Ontario has a perfect climate for growing hard-neck garlic like our Russian Reds. Surprisingly, finding anything other than a low-quality garlic from China requires a trip to a farmers market. Without import restrictions, cheap Chinese garlic pretty much put the Ontario garlic industry out of business.

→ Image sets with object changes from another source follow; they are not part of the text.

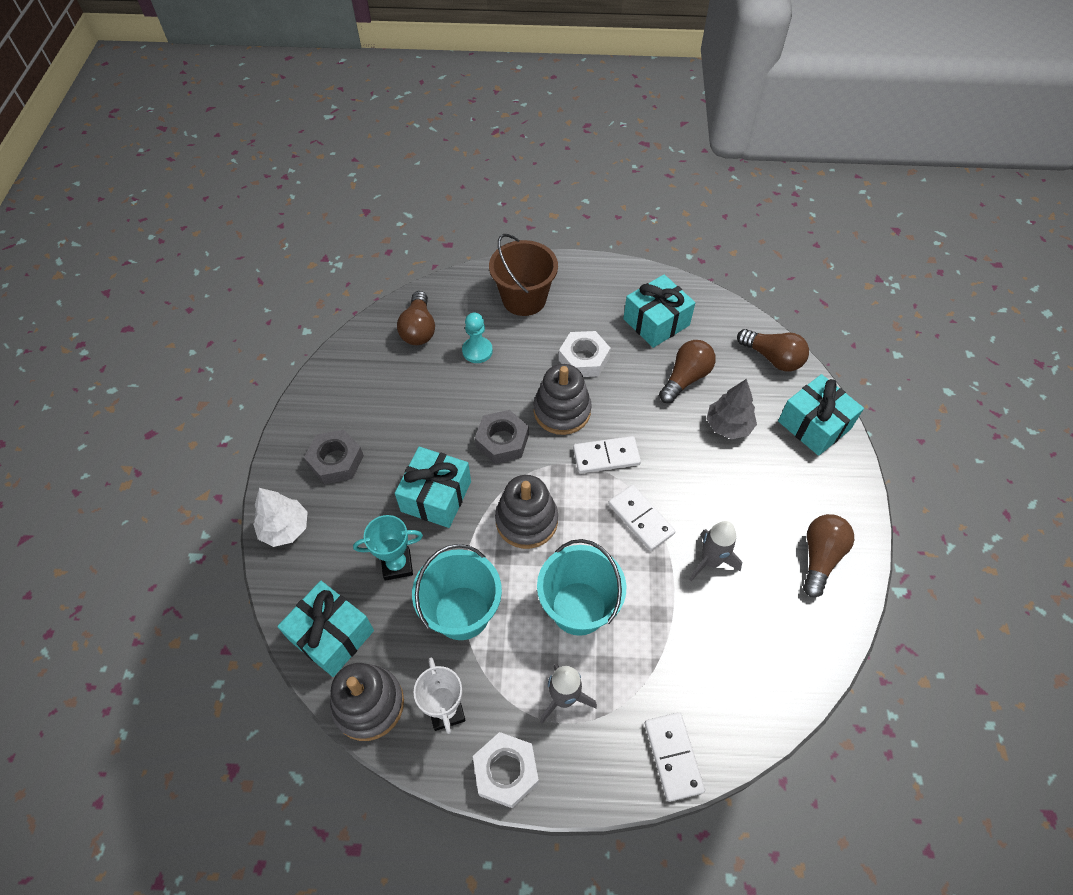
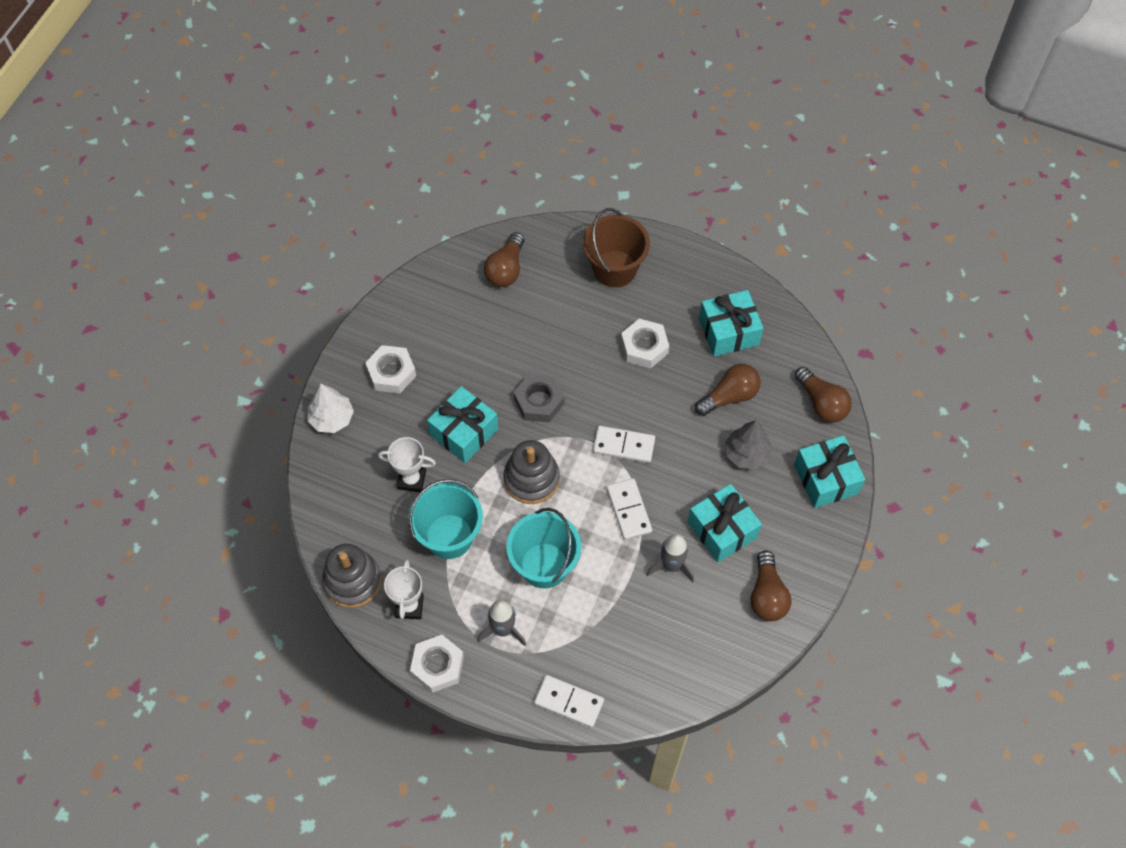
camera: 20 degrees right, 5 degrees up
turquoise gift [277,581,374,677] -> turquoise gift moved to [688,484,762,563]
grey nut [304,430,364,484] -> white nut [365,345,416,394]
turquoise trophy [353,515,423,581] -> white trophy [378,437,436,492]
turquoise pawn [462,313,493,363] -> none
grey stacking toy [534,364,592,435] -> none
white domino [645,712,705,802] -> white domino turned 75 degrees counterclockwise [534,675,604,728]
brown light bulb [803,514,854,597] -> brown light bulb turned 135 degrees clockwise [750,550,791,621]

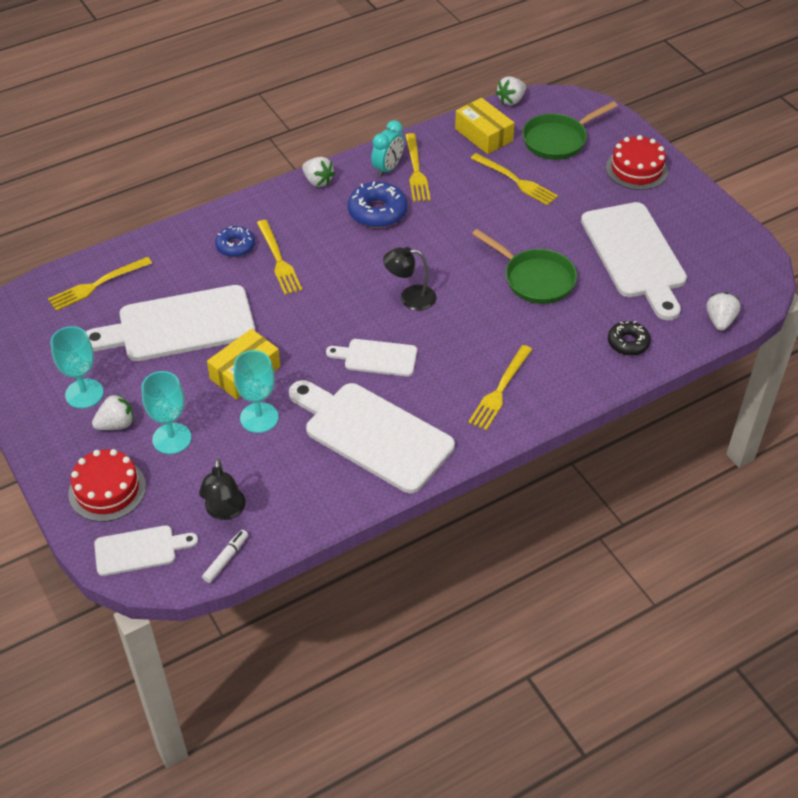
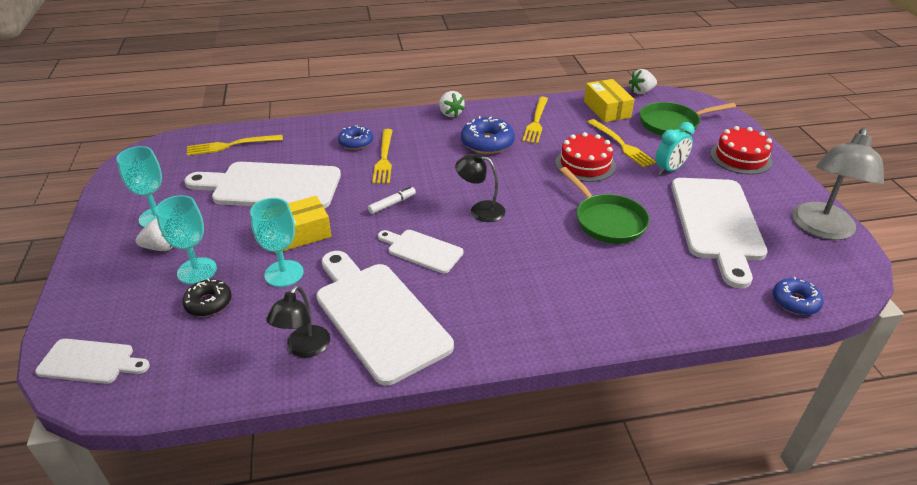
camera: 20 degrees right, 10 degrees down
red cake [68,449,146,522] -> red cake moved to [555,132,616,182]
black lamp [199,459,246,520] -> black lamp moved to [266,285,330,358]
white marker [202,530,248,583] -> white marker moved to [368,186,416,214]
turquoise clock [371,120,404,177] -> turquoise clock moved to [656,122,695,175]
yellow fork [468,345,533,430] -> none
black donut [608,321,651,356] -> black donut moved to [182,279,232,316]
white strawberry [706,292,741,331] -> blue donut [773,277,824,315]
none -> grey lamp [792,127,884,240]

Traditionally, there are very few pests that will trouble garlic, but last year, a new pest which has been moving East arrived on our farm, the leek moth. The leek moth is a pest of all the plants in the Allium family: Onions, garlic, leeks, etc. There are no organic controls to date other than covering, but we have found that manually removing the pests to be an effective control.

Thursday, 23 June 2011

Meet this week's vegetables

  • Heirloom leaf lettuce mix — The mix is changing a little, we grow different varieties for early spring, summer, and fall.
  • Red bib head lettuce
  • Zucchini  — Our first pickings of the season!
  • Rainbow Swiss chard — Great steamed, boiled or stir-fried
  • Hakurei turnip — AKA the salad turnip. A delicious japanese white-flesh turnip that can be eaten raw. The greens can be eaten as well, and are great in a stir-fry.
  • Kohlrabi — We like to cut it in sticks and eat raw, or you can steam or stir-fry.
  • Spanish onion  — Before they've dried-down, fresh onions are two onions in one. Use the greens like you would a green onion.
  • Garlic scapes — The flower of the garlic plant. Scapes can be eaten raw or cooked, lending a delicious, mild garlic flavour.
  • Herbs: Cilantro & mixed basil

Potato Leaf

With all the heat we've had in June this year, the tomatoes are motoring right along. Here's Spencer, who's turning 5 next week, showing just how big the leaves of the 'Stupice' variety can get. 
Many heirloom tomato plants are referred to as 'potato leaved' because their leaves look like the leaves of potato plants.   This extra early, cold-tolerant tomato was bred in the Czech Republic, and has a  wonderful, low-acid flavour.

Thursday, 16 June 2011

Meet this week's vegetables

  • Baby carrots — Our first carrots of the season! They're a little funny looking, but hey, we'd all be funny looking if we were stuck in the ground in early April!
  • Rouge Grenobloise head lettuce
  • Baby beets
  • Spring onions
  • Green garlic — This is garlic that hasn't matured yet, you can use the shank as you would a green onion, but with a mild garlic taste.
  • Collard greens— An underapreciated vegetable, collards are extremely nutritious. They're great in salads, steamed or boiled.
  • Parsley 

Thursday, 9 June 2011

Meet this week's vegetables

  • Heirloom leaf lettuce mix
  • Heirloom spicy mesclun mix —  A mix of mustard greens, baby chard, baby kale, a little lettuce, and anything green and tasty gets thrown in. A little hotter this week and even more variety!
  • Spinach
  • Green onions
  • Beets
  • Snow peas
  • Radishes
  • Fresh mint  — Use it fresh, or dry or freeze it for later use.

Thursday, 2 June 2011

Meet this week's vegetables

  • Heirloom leaf lettuce mix
  • Spinach mix —  A mix of savoy and Bordeaux spinach
  • Easter egg radishes
  • Rainbow Swiss chard
  • Mixed Kale — Red Russian, black palm and Siberian
  • Snow peas!
  • Cilantro 

The politics of food

We're usually working too hard on the farm to spend much time thinking about the politics of food, but luckily, there are people who do. One of them is independent Canadian journalist Stephen Leahy, who writes from his home in Uxbridge, Ontario, mostly only with the support of his readers. This week, he has published a story that although is about agriculture in Europe, has relevance to the future of food in Canada as well.

Our farm is a member of the NFU, the National Farmers Union. It's president, Terry Boehm, sounded the alarm about an ongoing trade deal the Canadian government is working to forge with the EU. The laws threatening Europe's food system could be making their way here as well. I think you'll agree, this is a issue that needs to get more exposure.

A taste of things to come

In 2009, we planted a small orchard, including some sweet cherries. Mind you, this tree did get some special treatment, and these are the only two it produced this year, but there you have it, our first sweet cherries. And yes, they taste as good as they look!